O coco seco que ainda resta no coqueiro plantado na pequena propriedade é usado como mercadoria de troca, na feira de São Gonçalo. “Consigo trocar por arroz, macarrão e leite”, conta.
Apesar do pouco dinheiro, Eliane diz que gosta de fazer uma reserva financeira, para dias difíceis como os de agora.
Orgulhosa, ela convida a equipe de reportagem para ir até à cozinha e mostra a geladeira que comprou com o dinheiro do feijão da safra de 2011. “Comprei na promoção e paguei à vista”, revela. “Agora a gente toma água geladinha, é muito bom”, comemora.
A seca deste ano vai impedir Eliane de comprar o tão sonhado sofá e de concluir a reforma da casa. “Queria muito um sofá novinho para a sala ficar mais bonita, mas sei que vou ter que esperar pela próxima chuva”, destaca. A reforma também não será possível. “Por enquanto vai ter que continuar assim (mostrando as paredes inacabadas), mas nem reclamo. Pior é quem não tem uma casa ou mora de aluguel”, afirma.
Apesar de tanta dificuldade, a casa de Eliane transmite uma energia positiva. As crianças brincam no terraço e ela não mostra tristeza, ainda que alguém ache que sua história de vida é digna de piedade. “Não gosto que tenham pena de mim. Eu só peço a Deus saúde para continuar cuidando dos meus filhos, e chuva, para voltar a plantar”, revela. A agricultora não se deixa abater pelas consequências da seca, apesar de não negar as dificuldades que enfrenta.
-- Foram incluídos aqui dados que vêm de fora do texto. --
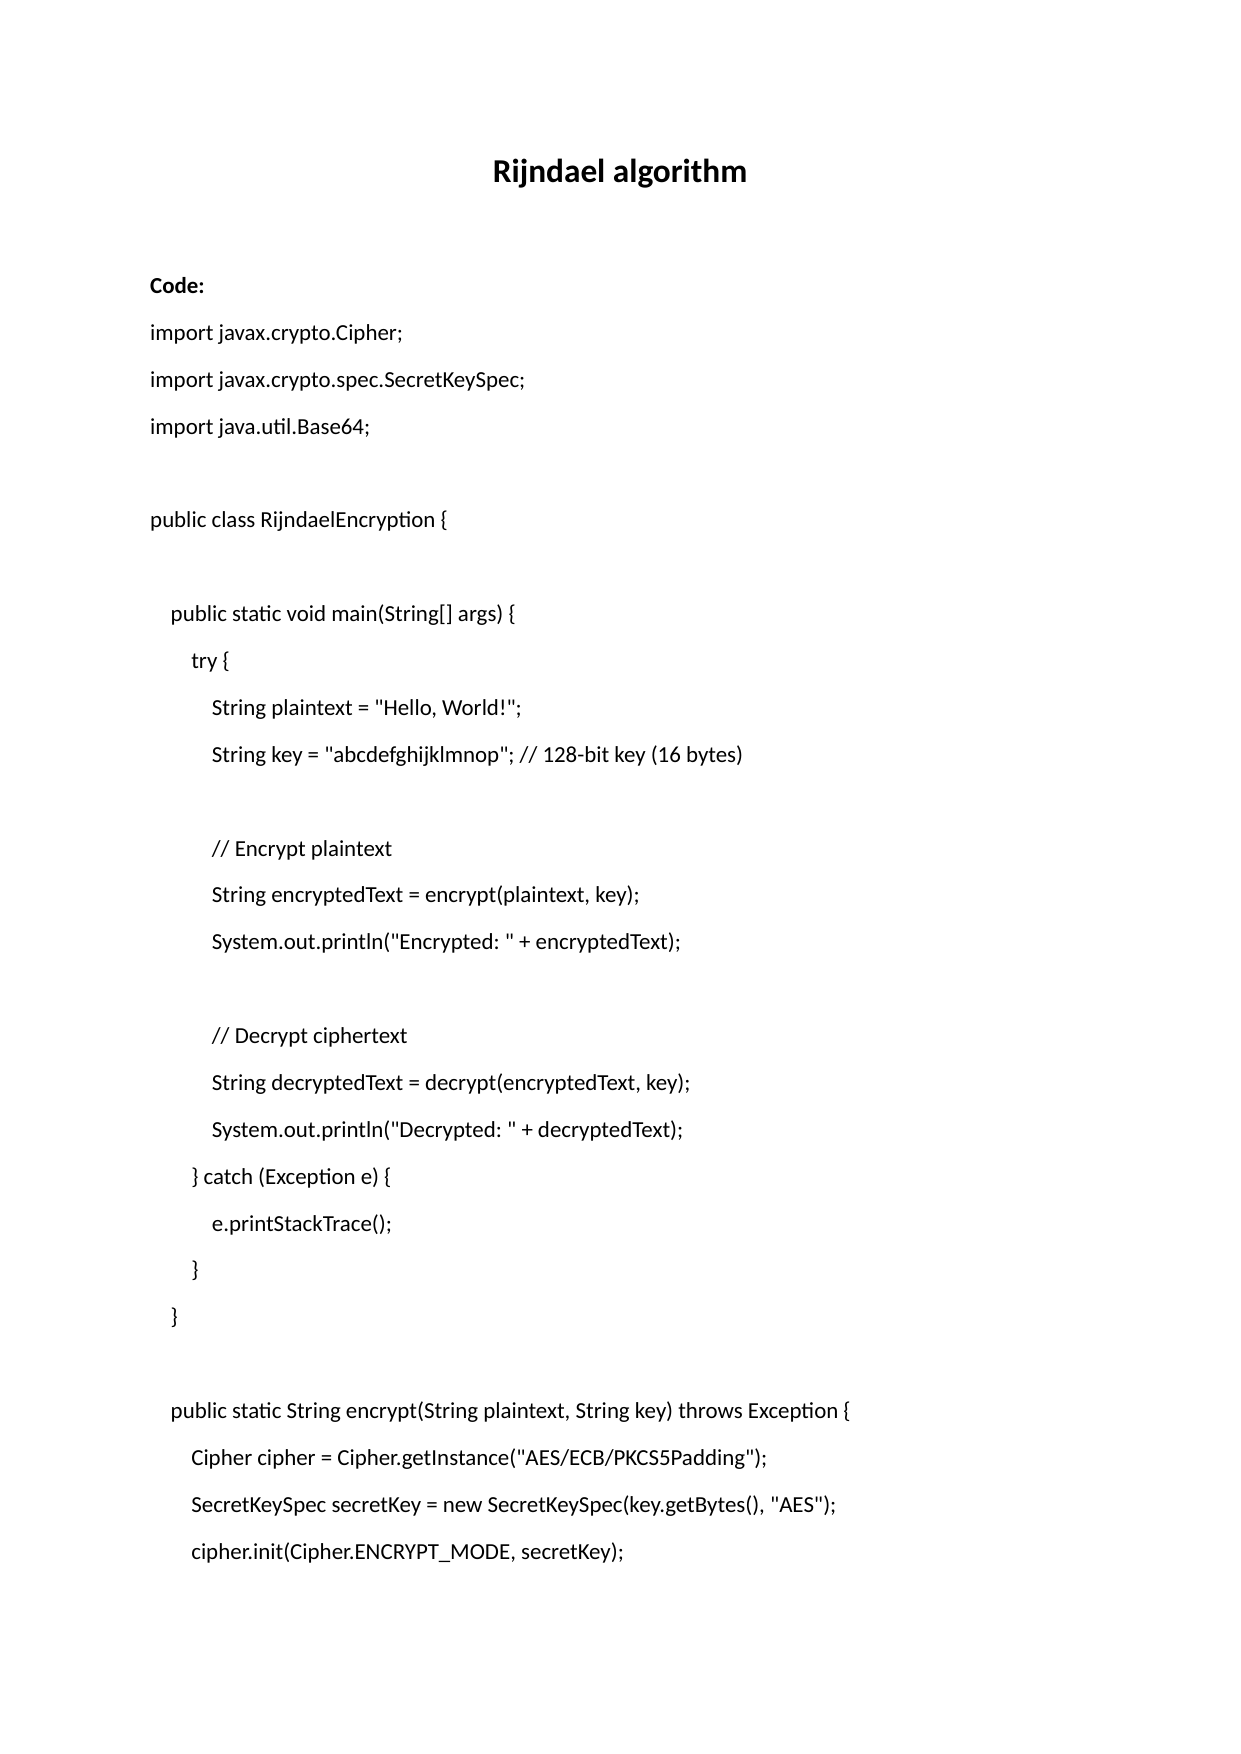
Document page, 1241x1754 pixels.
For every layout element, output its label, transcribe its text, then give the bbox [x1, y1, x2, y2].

text public class RijndaelEncryption { [150, 506, 1090, 534]
text try { [150, 646, 1090, 674]
text // Encrypt plaintext [150, 834, 1090, 862]
text } [150, 1256, 1090, 1284]
text import javax.crypto.Cipher; [150, 318, 1090, 346]
text Code: [150, 271, 1090, 299]
text System.out.println("Encrypted: " + encryptedText); [150, 927, 1090, 956]
text e.printStackTrace(); [150, 1209, 1090, 1237]
text String key = "abcdefghijklmnop"; // 128-bit key (16 bytes) [150, 740, 1090, 768]
text System.out.println("Decrypted: " + decryptedText); [150, 1115, 1090, 1143]
text } catch (Exception e) { [150, 1162, 1090, 1190]
text import javax.crypto.spec.SecretKeySpec; [150, 365, 1090, 393]
text SecretKeySpec secretKey = new SecretKeySpec(key.getBytes(), "AES"); [150, 1490, 1090, 1518]
text // Decrypt ciphertext [150, 1021, 1090, 1049]
text Cipher cipher = Cipher.getInstance("AES/ECB/PKCS5Padding"); [150, 1443, 1090, 1471]
text Rijndael algorithm [150, 150, 1090, 191]
text public static String encrypt(String plaintext, String key) throws Exception { [150, 1396, 1090, 1424]
text import java.util.Base64; [150, 412, 1090, 440]
text String decryptedText = decrypt(encryptedText, key); [150, 1068, 1090, 1096]
text String plaintext = "Hello, World!"; [150, 693, 1090, 721]
text } [150, 1302, 1090, 1331]
text cipher.init(Cipher.ENCRYPT_MODE, secretKey); [150, 1537, 1090, 1565]
text public static void main(String[] args) { [150, 599, 1090, 627]
text String encryptedText = encrypt(plaintext, key); [150, 881, 1090, 909]
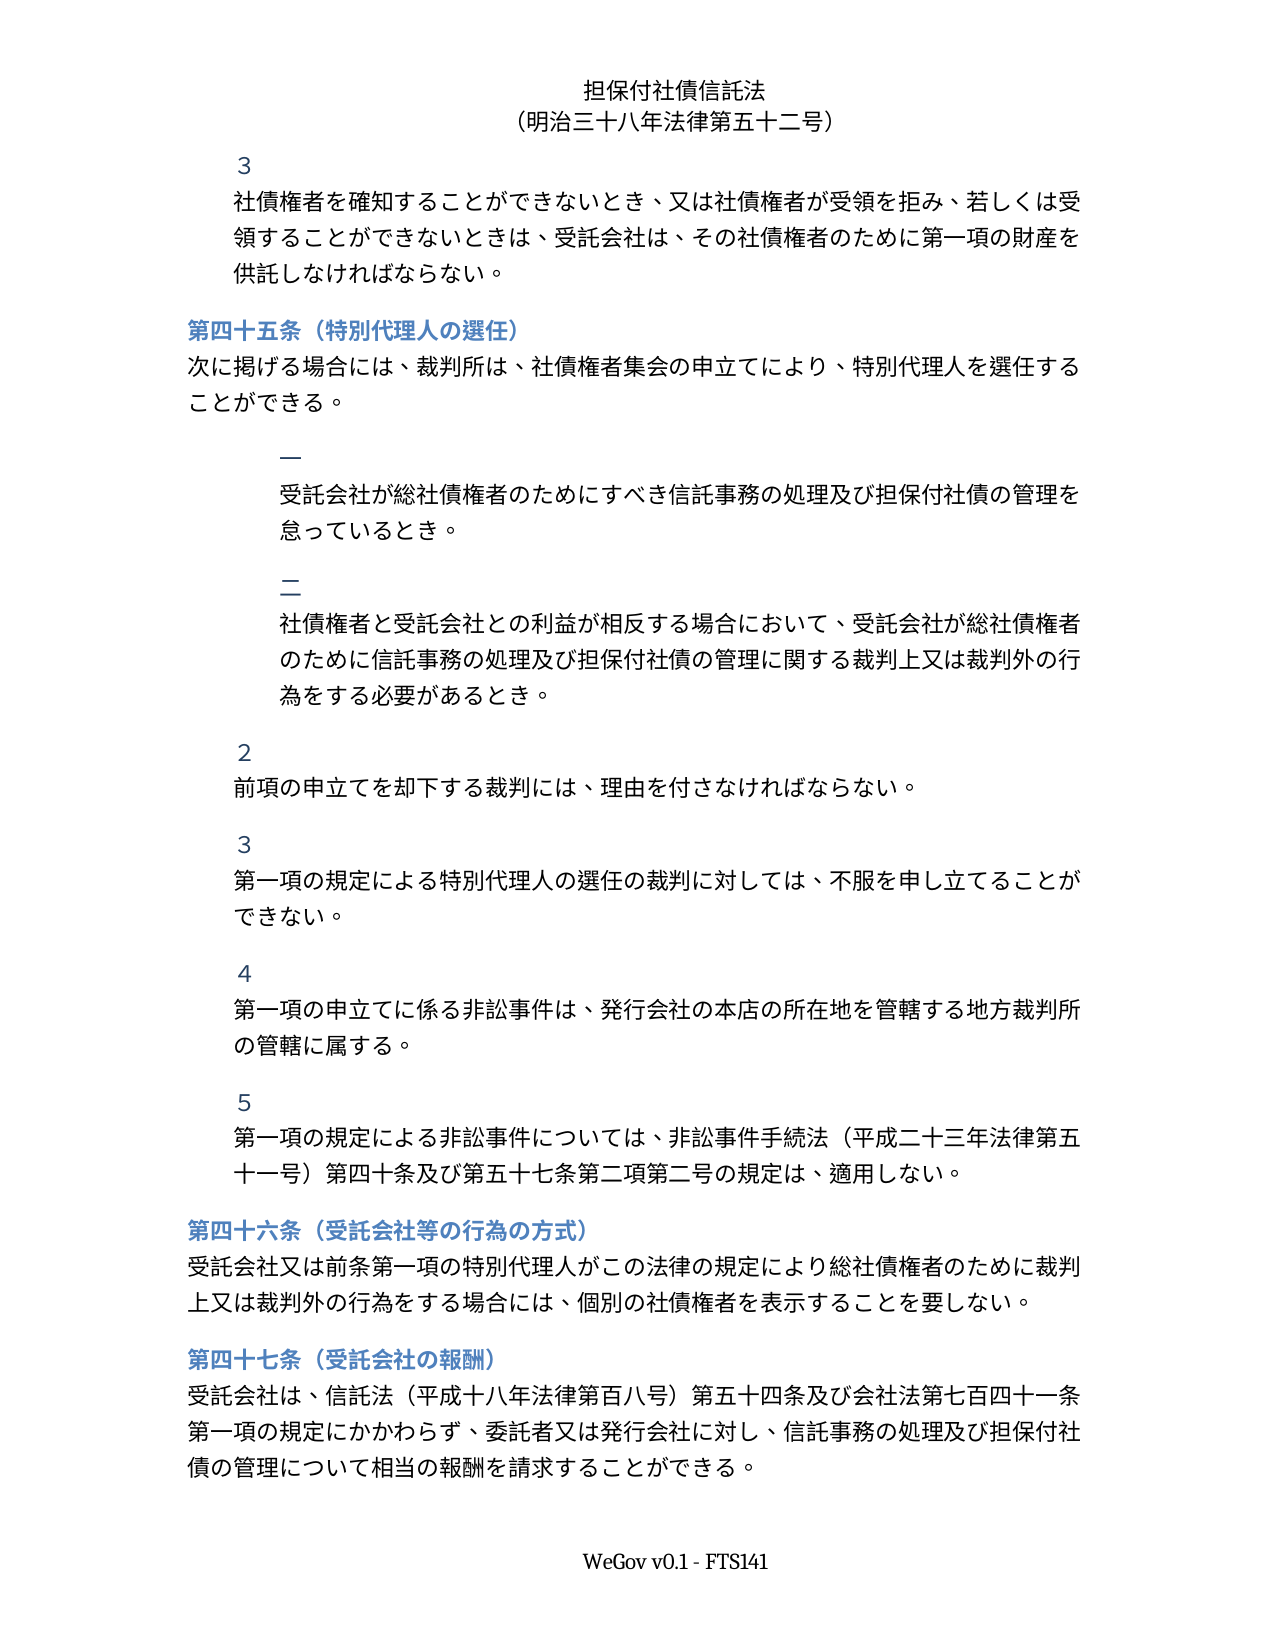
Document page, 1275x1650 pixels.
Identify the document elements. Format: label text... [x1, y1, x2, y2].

text 受託会社が総社債権者のためにすべき信託事務の処理及び担保付社債の管理を怠っているとき。 [279, 479, 1087, 546]
text 第一項の規定による特別代理人の選任の裁判に対しては、不服を申し立てることができない。 [233, 865, 1087, 932]
text 次に掲げる場合には、裁判所は、社債権者集会の申立てにより、特別代理人を選任することができる。 [187, 351, 1087, 418]
text 社債権者を確知することができないとき、又は社債権者が受領を拒み、若しくは受領することができないときは、受託会社は、その社債権者のために第一項の財産を供託しなければならない。 [233, 186, 1087, 289]
subtitle ４ [233, 958, 1087, 989]
text 社債権者と受託会社との利益が相反する場合において、受託会社が総社債権者のために信託事務の処理及び担保付社債の管理に関する裁判上又は裁判外の行為をする必要があるとき。 [279, 608, 1087, 711]
subtitle ３ [233, 150, 1087, 181]
subtitle 二 [279, 572, 1087, 603]
subtitle 第四十六条（受託会社等の行為の方式） [187, 1215, 1087, 1246]
subtitle 一 [279, 443, 1087, 474]
subtitle ２ [233, 736, 1087, 768]
text 第一項の規定による非訟事件については、非訟事件手続法（平成二十三年法律第五十一号）第四十条及び第五十七条第二項第二号の規定は、適用しない。 [233, 1122, 1087, 1189]
subtitle ５ [233, 1086, 1087, 1118]
subtitle 第四十五条（特別代理人の選任） [187, 314, 1087, 346]
subtitle ３ [233, 829, 1087, 860]
text 受託会社又は前条第一項の特別代理人がこの法律の規定により総社債権者のために裁判上又は裁判外の行為をする場合には、個別の社債権者を表示することを要しない。 [187, 1251, 1087, 1318]
subtitle 第四十七条（受託会社の報酬） [187, 1344, 1087, 1375]
text 受託会社は、信託法（平成十八年法律第百八号）第五十四条及び会社法第七百四十一条第一項の規定にかかわらず、委託者又は発行会社に対し、信託事務の処理及び担保付社債の管理について相当の報酬を請求することができる。 [187, 1380, 1087, 1483]
text 前項の申立てを却下する裁判には、理由を付さなければならない。 [233, 772, 1087, 804]
text 第一項の申立てに係る非訟事件は、発行会社の本店の所在地を管轄する地方裁判所の管轄に属する。 [233, 994, 1087, 1061]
Quando a equipe chegou à casa de Eliane, quem abriu o portão foi Everton, 4 anos. Com a inocência própria de sua idade, tentou consolar a mãe, enquanto ela falava da luta diária pela sobrevivência. A mãe logo corresponde o carinho do filho com um abraço. “São eles que me sustentam e me fazem forte para enfrentar qualquer batalha”, declara.
Com o dinheiro que recebe do Bolsa Família, Eliane faz a feira do mês, compra remédios, troca o gás. Os pais dela, sempre que possível, ajudam com alguma coisa. Só depois de muita conversa, Eliane admite que teme que a seca se agrave. “Eu tenho que plantar, porque viver com de faxina e do Bolsa Família é muito pouco”, comenta. “Todas as noites rezo e peço a Deus que mande chuva para nosso Sertão tão sofrido”, revela.
Mas enquanto a seca perdurar, Eliane terá de se virar com o que tem – e do jeito que sabe. O filho mais velho a ajuda a carregar os baldes de água do açude São Gonçalo até a casa deles. “Eu trago o mais pesado e ele traz o outro, mais leve”, explica. Sem essa água, a família da agricultora não teria como tomar banho e se alimentar. Eliane se despede da equipe de reportagem com uma declaração que também é um recado aos gestores públicos: “A gente só pode contar com Deus e com a solidariedade dos vizinhos. Na seca os políticos esquecem da gente e só aparecem de novo perto das eleições”.